### AIM OF THE TASK
Gather each line of the material below that contains the word "value" and copy those lines in full.

### RECORDS FOR THIS TASK

= Beginning of Section =

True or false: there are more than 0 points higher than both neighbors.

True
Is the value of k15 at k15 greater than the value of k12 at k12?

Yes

= End of Section =
= Beginning of Section =

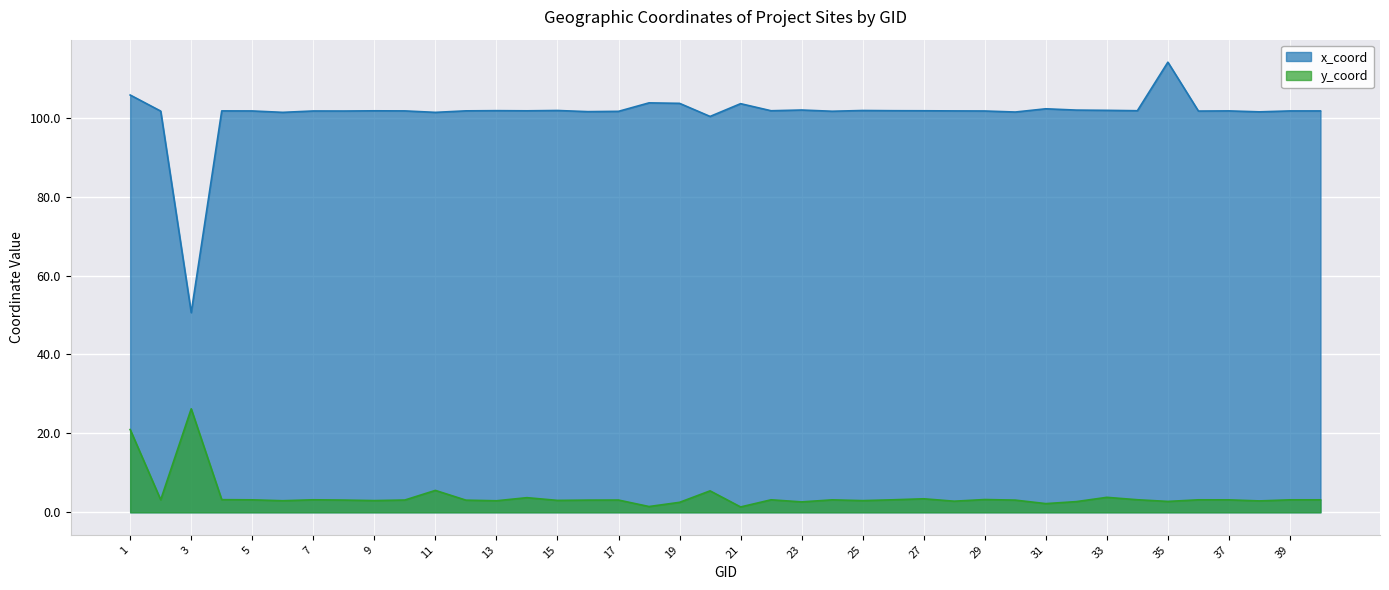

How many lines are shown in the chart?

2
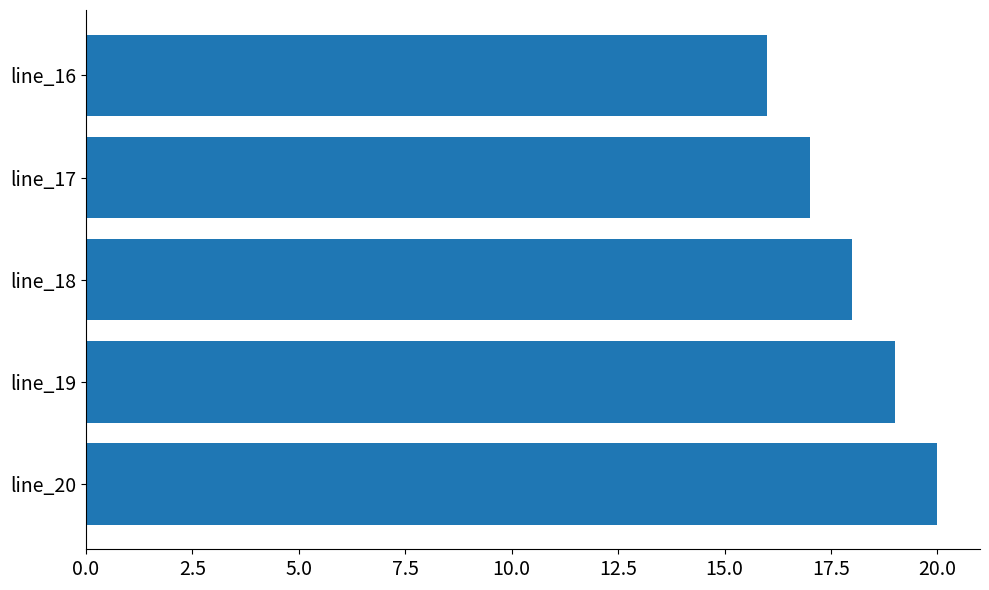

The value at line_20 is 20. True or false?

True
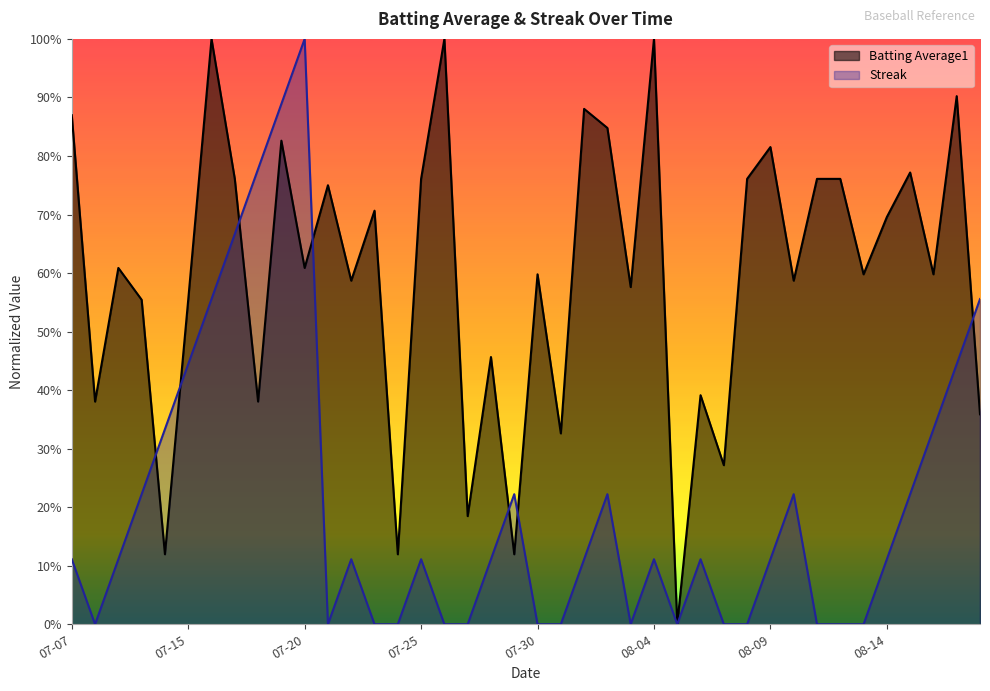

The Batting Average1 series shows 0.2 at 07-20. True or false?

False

= End of Section =

### RESULT OF THE TASK
Is the value of k15 at k15 greater than the value of k12 at k12?
The value at line_20 is 20. True or false?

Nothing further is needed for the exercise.